_STORED DATA_.
····················

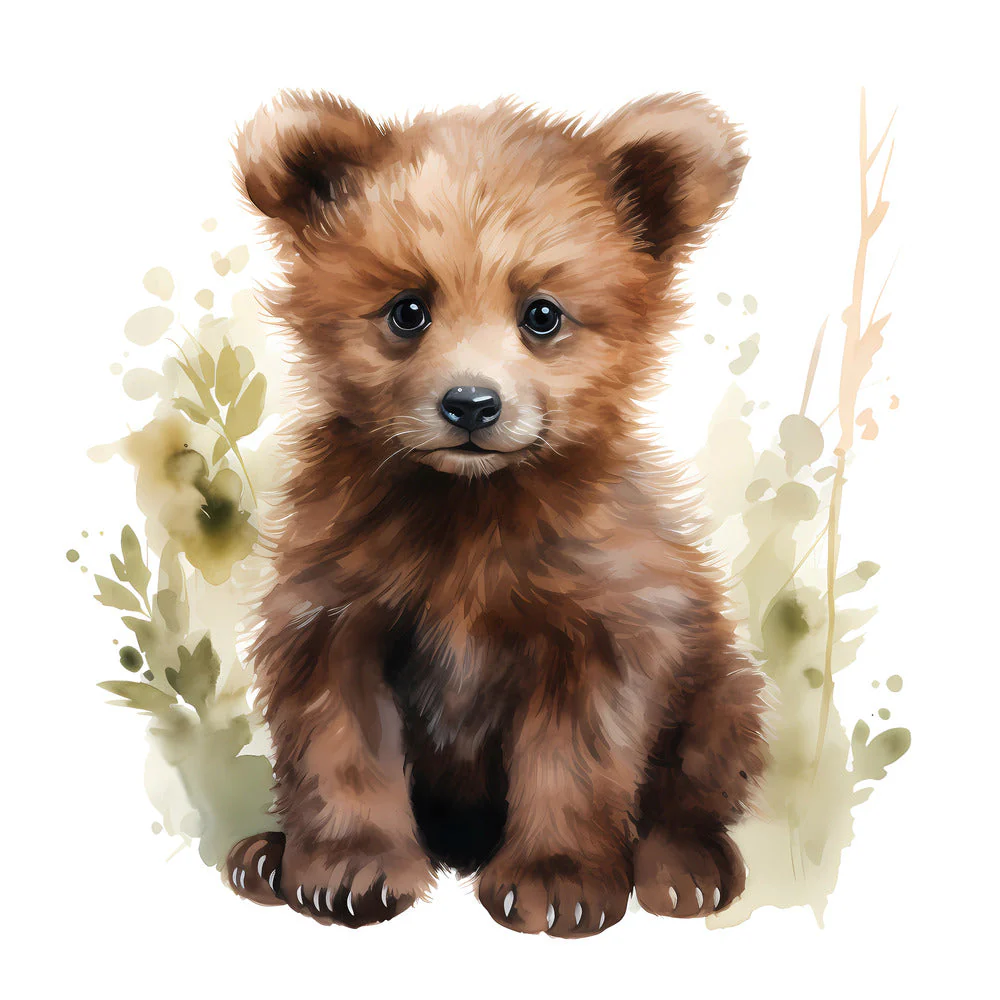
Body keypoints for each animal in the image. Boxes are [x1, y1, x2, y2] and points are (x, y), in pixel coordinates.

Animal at [224, 90, 769, 937]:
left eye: (542, 315)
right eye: (407, 310)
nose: (472, 404)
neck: (470, 505)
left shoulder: (602, 614)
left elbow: (575, 753)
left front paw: (558, 878)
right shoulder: (336, 604)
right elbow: (341, 742)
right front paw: (349, 867)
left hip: (719, 681)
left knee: (700, 772)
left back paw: (685, 867)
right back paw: (265, 856)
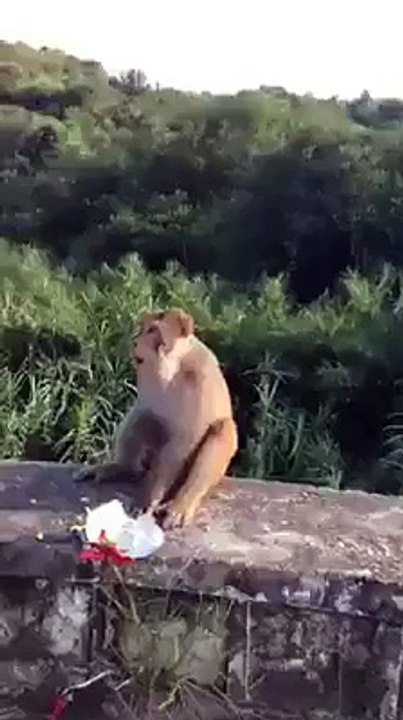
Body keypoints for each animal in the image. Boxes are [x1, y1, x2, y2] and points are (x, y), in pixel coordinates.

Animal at [74, 309, 238, 529]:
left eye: (153, 330)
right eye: (144, 328)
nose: (137, 341)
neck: (172, 367)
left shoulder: (199, 381)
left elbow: (184, 440)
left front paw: (154, 498)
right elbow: (144, 412)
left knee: (222, 429)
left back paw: (181, 503)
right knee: (140, 419)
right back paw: (122, 468)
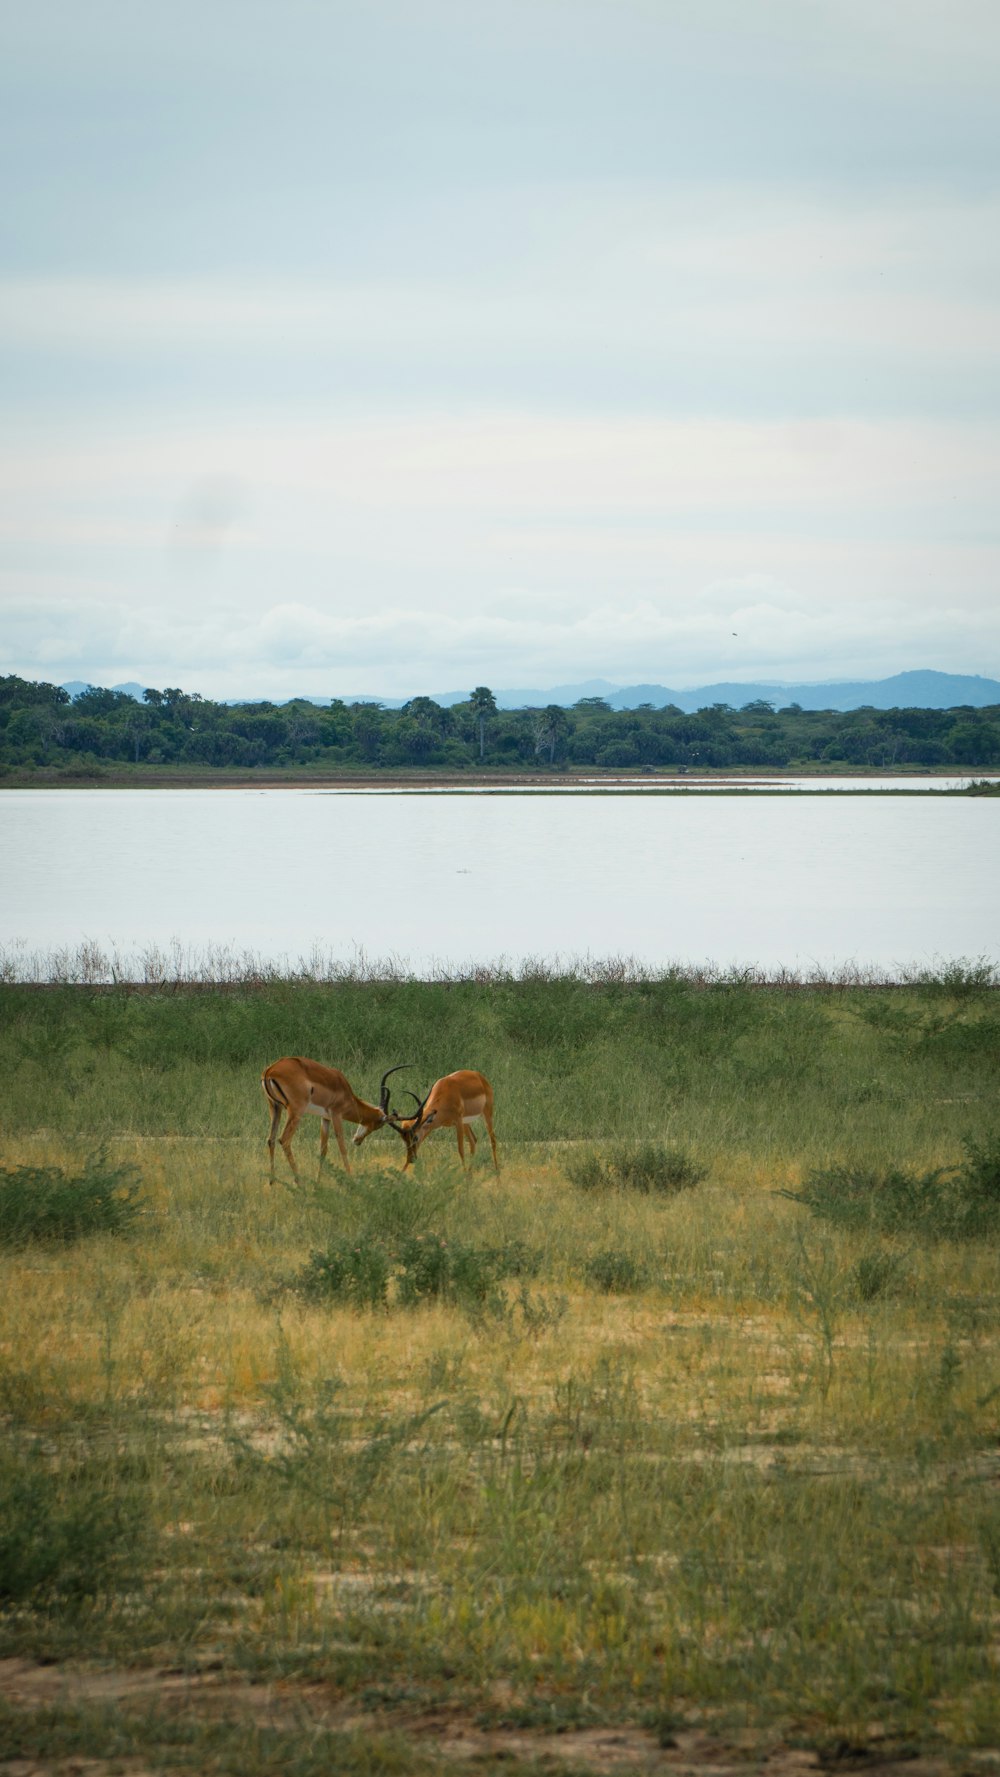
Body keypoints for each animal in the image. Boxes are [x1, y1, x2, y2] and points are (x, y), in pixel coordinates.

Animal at [264, 1051, 412, 1179]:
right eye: (378, 1125)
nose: (357, 1141)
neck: (346, 1092)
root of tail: (270, 1070)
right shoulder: (336, 1115)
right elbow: (342, 1147)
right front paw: (351, 1179)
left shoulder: (325, 1118)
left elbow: (323, 1150)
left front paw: (318, 1183)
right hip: (296, 1111)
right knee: (284, 1140)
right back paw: (299, 1183)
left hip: (275, 1108)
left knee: (271, 1139)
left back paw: (273, 1181)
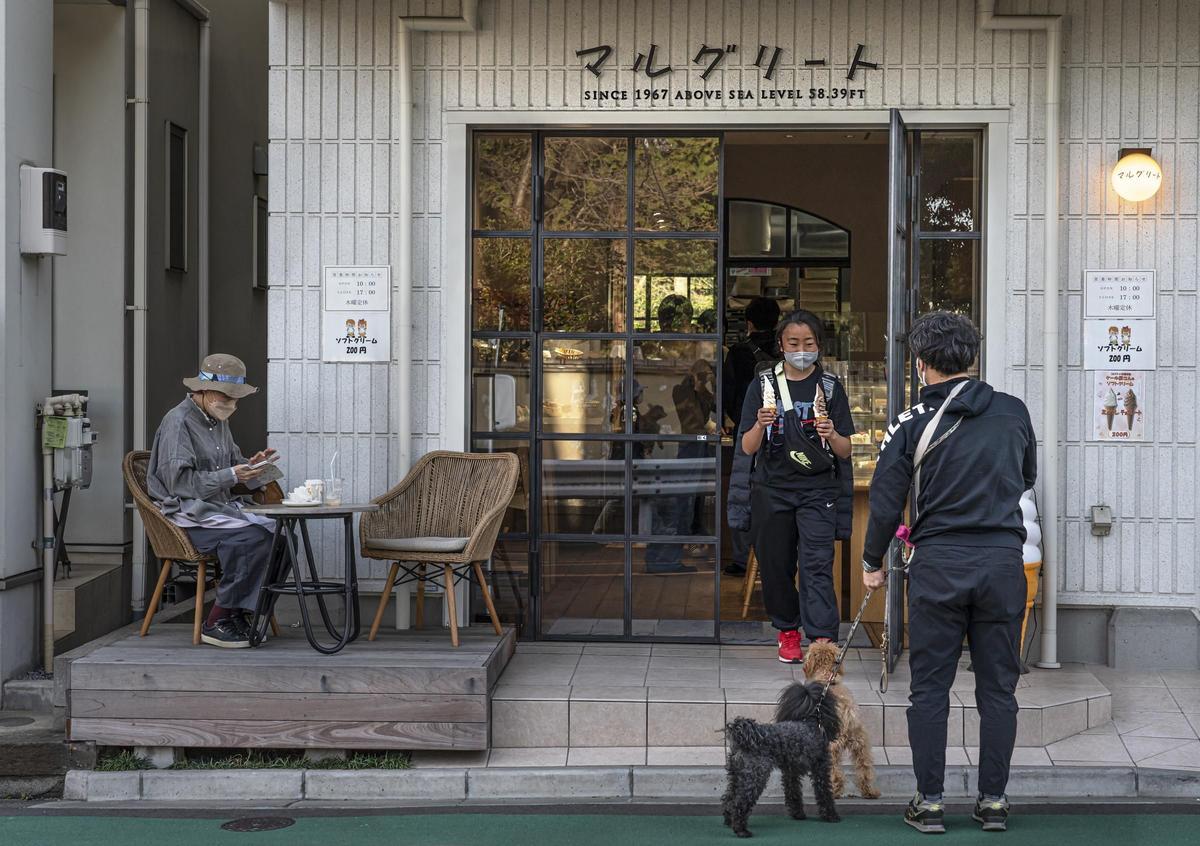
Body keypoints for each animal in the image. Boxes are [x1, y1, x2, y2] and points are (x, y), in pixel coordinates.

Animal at [720, 676, 844, 835]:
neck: (811, 724)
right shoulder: (820, 769)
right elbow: (824, 793)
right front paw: (831, 816)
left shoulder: (791, 772)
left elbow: (793, 792)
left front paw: (798, 814)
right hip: (755, 776)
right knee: (740, 803)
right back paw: (741, 830)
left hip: (736, 775)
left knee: (729, 799)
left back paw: (729, 821)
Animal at [806, 638, 883, 796]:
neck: (826, 677)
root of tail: (847, 716)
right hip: (861, 745)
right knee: (865, 768)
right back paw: (869, 791)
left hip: (832, 747)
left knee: (835, 772)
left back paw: (834, 790)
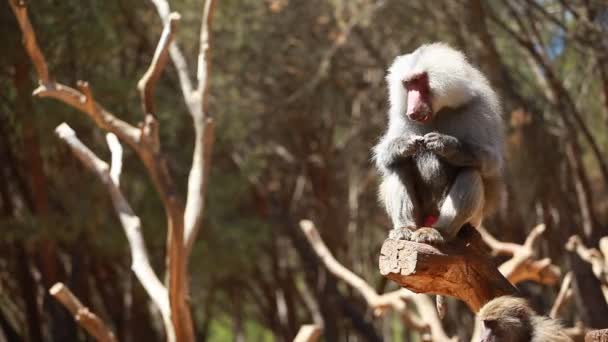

····················

_REQUIREMENT_.
Whenever the string "back" turns up in a line of the data, copy that line.

_YOUR SOLUTION_.
left back paw: (685, 867)
right back paw: (265, 856)
left back paw: (181, 503)
right back paw: (122, 468)
right back paw: (299, 1183)
left back paw: (273, 1181)
right back paw: (741, 830)
left back paw: (729, 821)
right back paw: (869, 791)
left back paw: (834, 790)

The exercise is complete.